→ Task description
Copy out every entry below, swapping "Archives" for "Archivos" and leaving all other text unchanged.

Entries taken from a collection:
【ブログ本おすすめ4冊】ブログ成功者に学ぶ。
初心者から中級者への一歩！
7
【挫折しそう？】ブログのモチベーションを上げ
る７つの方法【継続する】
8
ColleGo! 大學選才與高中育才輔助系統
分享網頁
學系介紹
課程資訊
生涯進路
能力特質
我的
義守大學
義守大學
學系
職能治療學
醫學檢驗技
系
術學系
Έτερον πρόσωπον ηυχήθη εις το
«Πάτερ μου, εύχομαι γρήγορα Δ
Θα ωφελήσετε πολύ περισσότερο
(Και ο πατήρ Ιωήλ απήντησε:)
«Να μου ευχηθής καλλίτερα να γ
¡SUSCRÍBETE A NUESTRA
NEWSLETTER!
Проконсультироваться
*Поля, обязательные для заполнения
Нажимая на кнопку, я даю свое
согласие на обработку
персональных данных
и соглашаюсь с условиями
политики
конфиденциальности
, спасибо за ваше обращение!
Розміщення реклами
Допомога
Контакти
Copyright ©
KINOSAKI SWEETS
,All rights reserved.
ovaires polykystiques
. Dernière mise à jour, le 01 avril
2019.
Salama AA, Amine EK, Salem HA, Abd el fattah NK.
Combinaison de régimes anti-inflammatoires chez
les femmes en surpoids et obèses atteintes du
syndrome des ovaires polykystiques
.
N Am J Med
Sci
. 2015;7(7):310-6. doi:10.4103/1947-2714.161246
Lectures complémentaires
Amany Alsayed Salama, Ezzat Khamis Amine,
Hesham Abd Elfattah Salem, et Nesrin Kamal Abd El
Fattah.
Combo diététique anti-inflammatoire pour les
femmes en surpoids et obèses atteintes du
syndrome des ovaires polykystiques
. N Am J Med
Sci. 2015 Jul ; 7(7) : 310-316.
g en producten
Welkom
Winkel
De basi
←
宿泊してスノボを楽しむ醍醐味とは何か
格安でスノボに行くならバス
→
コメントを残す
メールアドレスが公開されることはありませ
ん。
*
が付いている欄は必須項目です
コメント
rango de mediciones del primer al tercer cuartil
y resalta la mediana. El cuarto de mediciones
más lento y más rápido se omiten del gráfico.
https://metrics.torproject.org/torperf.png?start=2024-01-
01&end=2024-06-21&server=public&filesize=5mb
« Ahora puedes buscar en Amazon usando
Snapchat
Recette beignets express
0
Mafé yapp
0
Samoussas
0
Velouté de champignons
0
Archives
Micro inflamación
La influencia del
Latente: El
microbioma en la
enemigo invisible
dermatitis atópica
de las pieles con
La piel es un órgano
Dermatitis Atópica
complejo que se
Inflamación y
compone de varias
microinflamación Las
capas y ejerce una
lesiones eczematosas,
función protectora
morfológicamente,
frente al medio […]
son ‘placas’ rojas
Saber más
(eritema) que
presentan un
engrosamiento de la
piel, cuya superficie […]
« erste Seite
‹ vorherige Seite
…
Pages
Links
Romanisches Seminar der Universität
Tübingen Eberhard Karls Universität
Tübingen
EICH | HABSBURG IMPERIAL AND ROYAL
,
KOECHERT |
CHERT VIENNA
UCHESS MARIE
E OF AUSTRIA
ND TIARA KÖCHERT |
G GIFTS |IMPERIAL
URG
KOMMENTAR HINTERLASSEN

→ The answer
【ブログ本おすすめ4冊】ブログ成功者に学ぶ。
初心者から中級者への一歩！
7
【挫折しそう？】ブログのモチベーションを上げ
る７つの方法【継続する】
8
ColleGo! 大學選才與高中育才輔助系統
分享網頁
學系介紹
課程資訊
生涯進路
能力特質
我的
義守大學
義守大學
學系
職能治療學
醫學檢驗技
系
術學系
Έτερον πρόσωπον ηυχήθη εις το
«Πάτερ μου, εύχομαι γρήγορα Δ
Θα ωφελήσετε πολύ περισσότερο
(Και ο πατήρ Ιωήλ απήντησε:)
«Να μου ευχηθής καλλίτερα να γ
¡SUSCRÍBETE A NUESTRA
NEWSLETTER!
Проконсультироваться
*Поля, обязательные для заполнения
Нажимая на кнопку, я даю свое
согласие на обработку
персональных данных
и соглашаюсь с условиями
политики
конфиденциальности
, спасибо за ваше обращение!
Розміщення реклами
Допомога
Контакти
Copyright ©
KINOSAKI SWEETS
,All rights reserved.
ovaires polykystiques
. Dernière mise à jour, le 01 avril
2019.
Salama AA, Amine EK, Salem HA, Abd el fattah NK.
Combinaison de régimes anti-inflammatoires chez
les femmes en surpoids et obèses atteintes du
syndrome des ovaires polykystiques
.
N Am J Med
Sci
. 2015;7(7):310-6. doi:10.4103/1947-2714.161246
Lectures complémentaires
Amany Alsayed Salama, Ezzat Khamis Amine,
Hesham Abd Elfattah Salem, et Nesrin Kamal Abd El
Fattah.
Combo diététique anti-inflammatoire pour les
femmes en surpoids et obèses atteintes du
syndrome des ovaires polykystiques
. N Am J Med
Sci. 2015 Jul ; 7(7) : 310-316.
g en producten
Welkom
Winkel
De basi
←
宿泊してスノボを楽しむ醍醐味とは何か
格安でスノボに行くならバス
→
コメントを残す
メールアドレスが公開されることはありませ
ん。
*
が付いている欄は必須項目です
コメント
rango de mediciones del primer al tercer cuartil
y resalta la mediana. El cuarto de mediciones
más lento y más rápido se omiten del gráfico.
https://metrics.torproject.org/torperf.png?start=2024-01-
01&end=2024-06-21&server=public&filesize=5mb
« Ahora puedes buscar en Amazon usando
Snapchat
Recette beignets express
0
Mafé yapp
0
Samoussas
0
Velouté de champignons
0
Archivos
Micro inflamación
La influencia del
Latente: El
microbioma en la
enemigo invisible
dermatitis atópica
de las pieles con
La piel es un órgano
Dermatitis Atópica
complejo que se
Inflamación y
compone de varias
microinflamación Las
capas y ejerce una
lesiones eczematosas,
función protectora
morfológicamente,
frente al medio […]
son ‘placas’ rojas
Saber más
(eritema) que
presentan un
engrosamiento de la
piel, cuya superficie […]
« erste Seite
‹ vorherige Seite
…
Pages
Links
Romanisches Seminar der Universität
Tübingen Eberhard Karls Universität
Tübingen
EICH | HABSBURG IMPERIAL AND ROYAL
,
KOECHERT |
CHERT VIENNA
UCHESS MARIE
E OF AUSTRIA
ND TIARA KÖCHERT |
G GIFTS |IMPERIAL
URG
KOMMENTAR HINTERLASSEN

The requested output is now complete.